(TAREA ASIGNADA 1) Según el texto sobre Artehabana, ¿qué fue a comprar Esperanza a la tienda el lunes 20 de diciembre?
(TAREA ASIGNADA 2) Por favor, actualiza un fragmento del texto sobre Artehabana: empieza en las palabras que contienen "Este redactor quiso" y termina después de "atento y eficaz.", cambiando "paternalismo" por "burocratismo".
(TAREA ASIGNADA 3) De acuerdo con el texto sobre Artehabana, ¿por qué Esperanza le agradece a la joven del mostrador el diseño de cartera que eligió? Respóndelo en una a tres oraciones.

------ TEXTO PROPORCIONADO

Con frecuencia, Esperanza González se da un salto desde su casa, en Santa Clara 162, La Habana Vieja, hasta la tienda Artehabana (antigua J. Vallés), en el céntrico bulevar de San Rafael, en la capital. Y aunque no siempre compre algo, se deleita no solo en la estética de todo lo que allí se vende, sino en otras bellezas menos visibles y más esenciales para el alma.

Esperanza se explica:

«Siempre he podido apreciar el excelente trato que allí se les dispensa a los clientes. En el área de la cafetería reina un ambiente agradable y acogedor; sus empleados prestan un servicio con calidad y rapidez. Son muy atentos y solícitos. También he observado cómo los directivos se preocupan porque esto no se rompa, manteniéndose atentos, y casi siempre en las áreas».

Relata Esperanza que el lunes 20 de diciembre fue a Artehabana a comprarse una cartera, casi a la hora de cierre. Y no encontró ese gesto de perro bulldog que pulula por ahí, con el consabido «ya vamos a cerrar». A pesar de que solo faltaban diez minutos para que concluyera su jornada, tanto la empleada que atiende el guardabolsos como el custodio se dispusieron cortésmente a atenderla.

«Y qué decir de la joven que atiende ese mostrador —precisa—, quien con mucha amabilidad y sin apuros me preguntó: ¿Puedo ayudarla en algo? Luego mantuvo la suficiente paciencia para mostrarme varios modelos, incluyendo uno que estaba en lo alto, para lo cual necesitó subirse en una banqueta».

Cuando la empleada intentaba alcanzar la cartera —abunda Esperanza—, otro empleado corrió para auxiliarla, y concluyó él la labor. «Todo esto sin protestar por la hora», asegura la lectora, y reconoce que «el diseño por el cual me decidí se lo agradezco a ella, por las sugerencias y recomendaciones que me supo dar».

Ya a esas alturas, Esperanza y su hija, que le acompañaba, eran los únicos clientes que quedaban en la tienda, mientras un trabajador se disponía a limpiar el local para la próxima jornada de trabajo.

Esperanza manifiesta que ni siquiera conoce los nombres de esos empleados amables y dispuestos que la atendieron, pero desea destacar la labor de ese colectivo de trabajadores, eminentemente joven. Un colectivo que desmiente aquello de que los que vienen ya están marcados por nocivos hábitos de desaprensión e indelicadeza.

«Quisiera hacer pública la felicitación —señala Esperanza— y desearles que no se les agote nunca el fijador del que un día escribió el genial Héctor Zumbado».

Este redactor quiso con la referida historia concluir el empeño de esta columna en la última edición de 2010, cuando el país se empeña en dejar atrás tantas mediocridades, atavismos y abulias, y labrar la eficacia tan deseada, el sentido de pertenencia y la profesionalidad que naufragaron con tanto paternalismo e igualitarismo.

Así, como actuaron los empleados de Artehabana, deberá ser el espíritu de los cubanos en 2011: cada quien en su puesto, cuidándolo y percibiendo el saldo de su conducta también en el bolsillo, pero fundamentalmente en la gratificación espiritual de ser noble, atento y eficaz.

Desde este abrevadero donde recalan tantos problemas, desgracias e insatisfacciones de los ciudadanos, hago votos porque ese estilo de la delicadeza, la elegancia y el primor vaya abriéndose paso con los cambios a los cuales están abocadas la economía y en general la sociedad cubanas.

No quiero que concluya el 2010 sin agradecer a tantos lectores sus mensajes de felicitación, y la fuerza que me dan para seguir bregando en esta vereda de la justicia, la virtud y el bien, por más complicaciones que traiga.

A todos, mis deseos de salud, bienestar y paz. Y sobre todo, que el arte que se imponga en la vida cotidiana se parezca al de esos empleados cordiales y solidarios de Artehabana. Esa seguramente es también la esperanza de Esperanza.

------------
------ INFORMACIÓN PROPORCIONADA

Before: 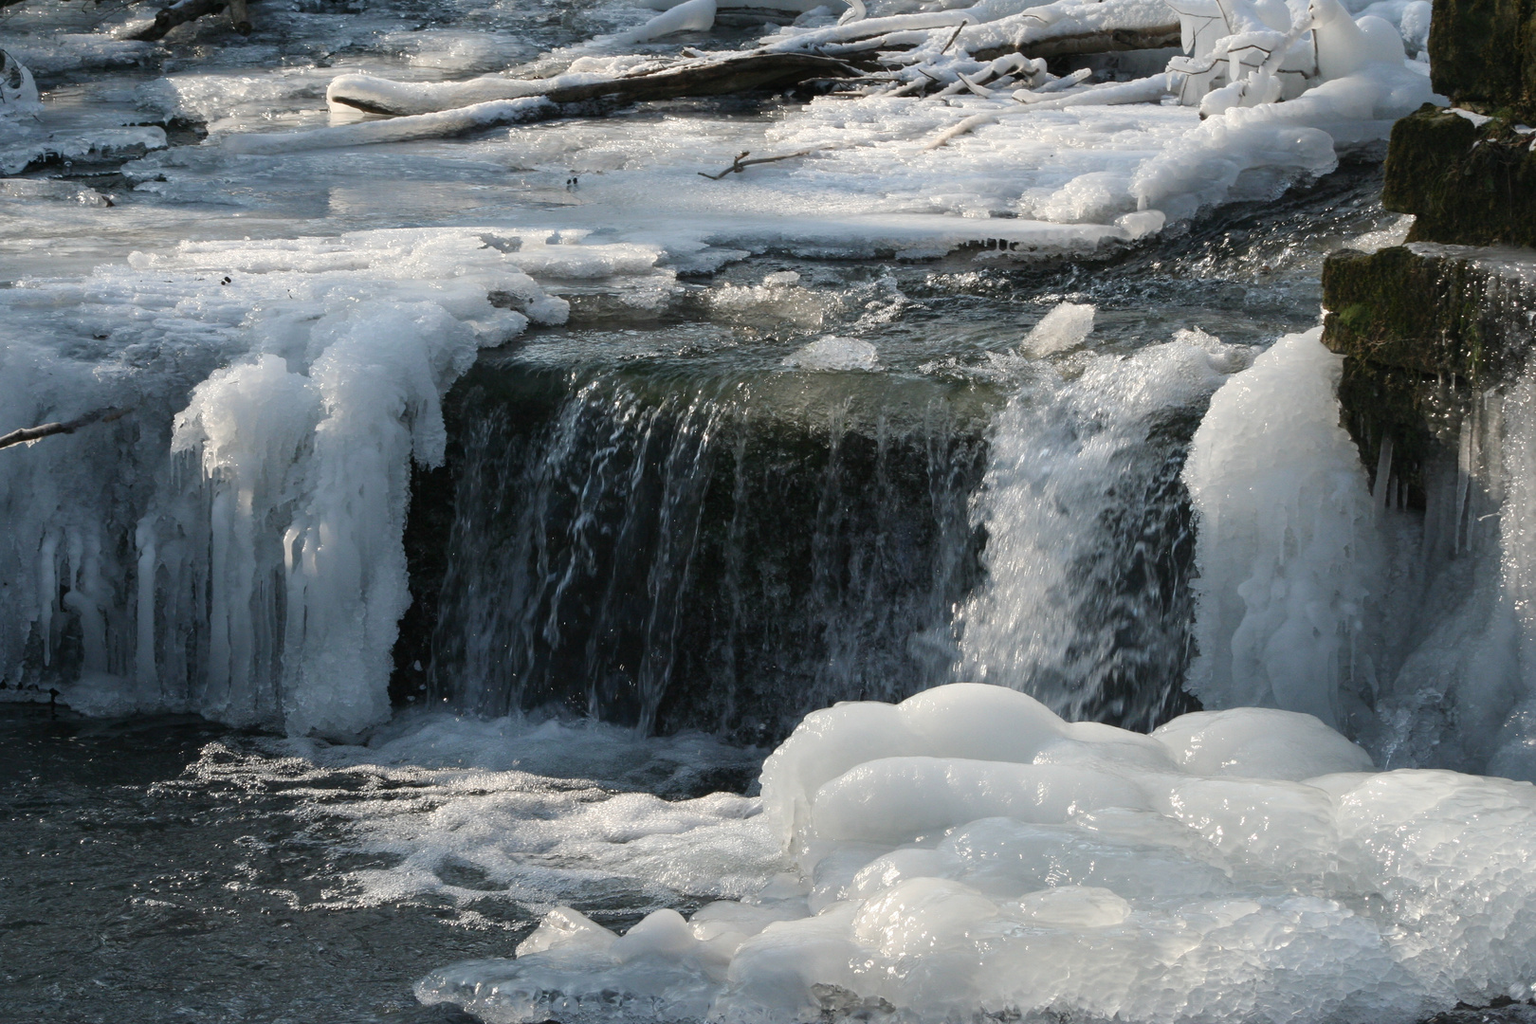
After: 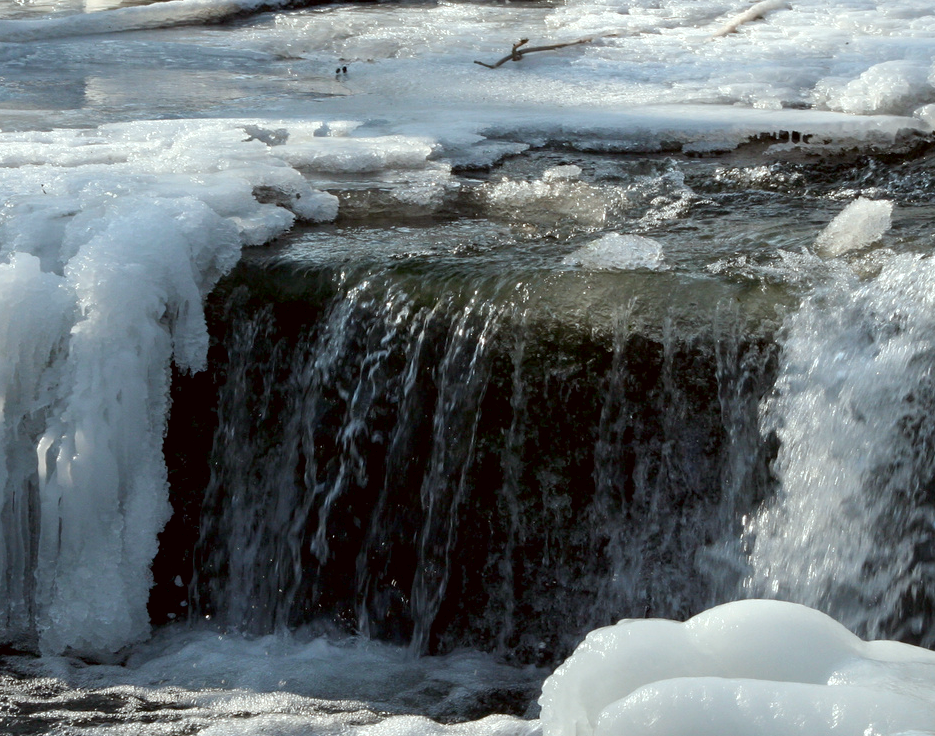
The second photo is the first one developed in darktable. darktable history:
crop: left 16.202%, top 11.208%, right 26.045%, bottom 20.557%
color correction: highlights a* -4.98, highlights b* -3.76, shadows a* 3.83, shadows b* 4.08
exposure: black level correction 0.007, exposure 0.159 EV, compensate highlight preservation false
levels: mode automatic, black 0.023%, white 99.97%, levels [0.062, 0.494, 0.925]
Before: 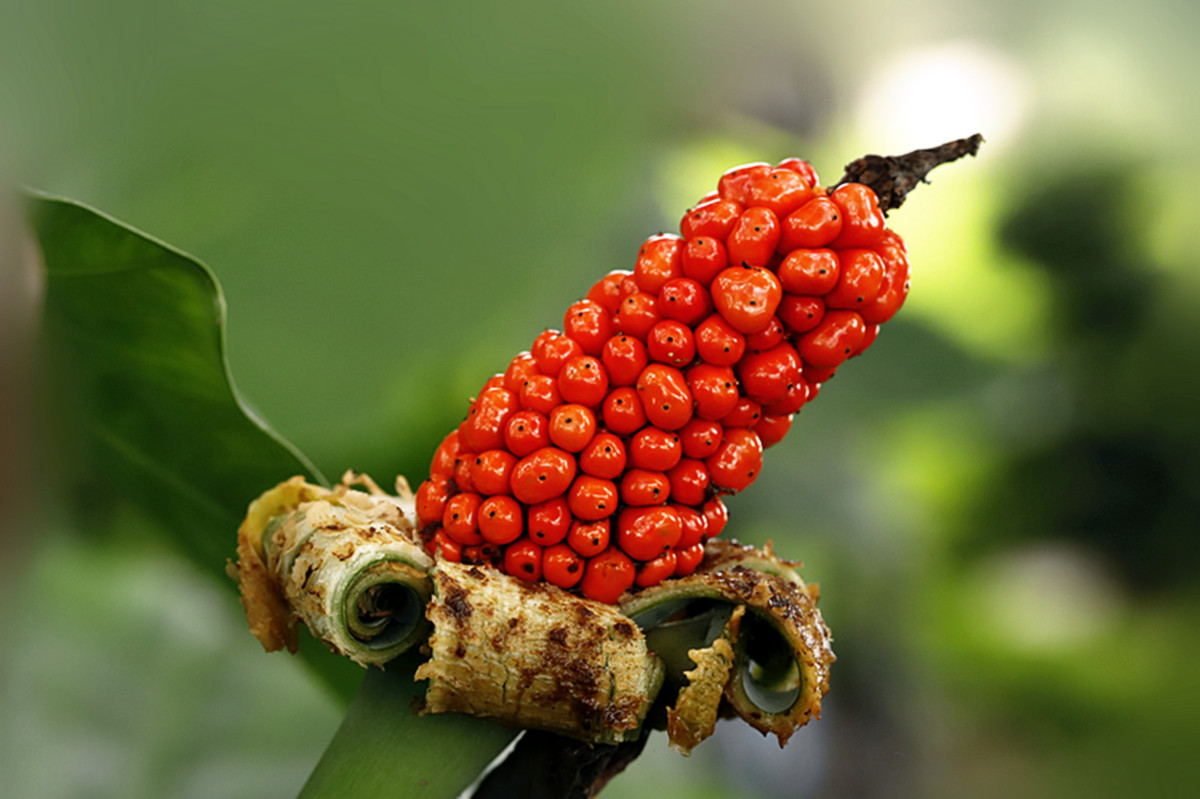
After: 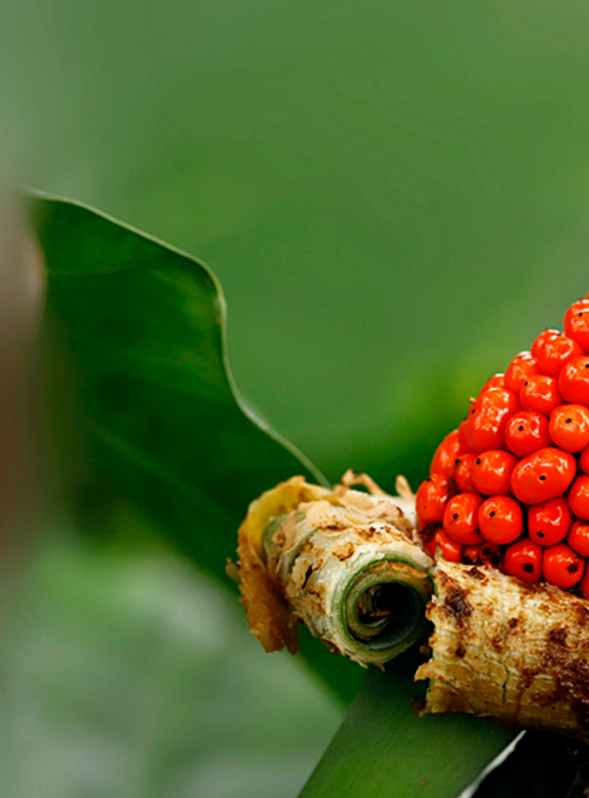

------------

(RESPUESTA DEL EJERCICIO 1) Una cartera.

(RESPUESTA DEL EJERCICIO 2)
Este redactor quiso con la referida historia concluir el empeño de esta columna en la última edición de 2010, cuando el país se empeña en dejar atrás tantas mediocridades, atavismos y abulias, y labrar la eficacia tan deseada, el sentido de pertenencia y la profesionalidad que naufragaron con tanto burocratismo e igualitarismo.

Así, como actuaron los empleados de Artehabana, deberá ser el espíritu de los cubanos en 2011: cada quien en su puesto, cuidándolo y percibiendo el saldo de su conducta también en el bolsillo, pero fundamentalmente en la gratificación espiritual de ser noble, atento y eficaz.

(RESPUESTA DEL EJERCICIO 3) Porque la joven le dio sugerencias y recomendaciones que la llevaron a decidirse por ese diseño.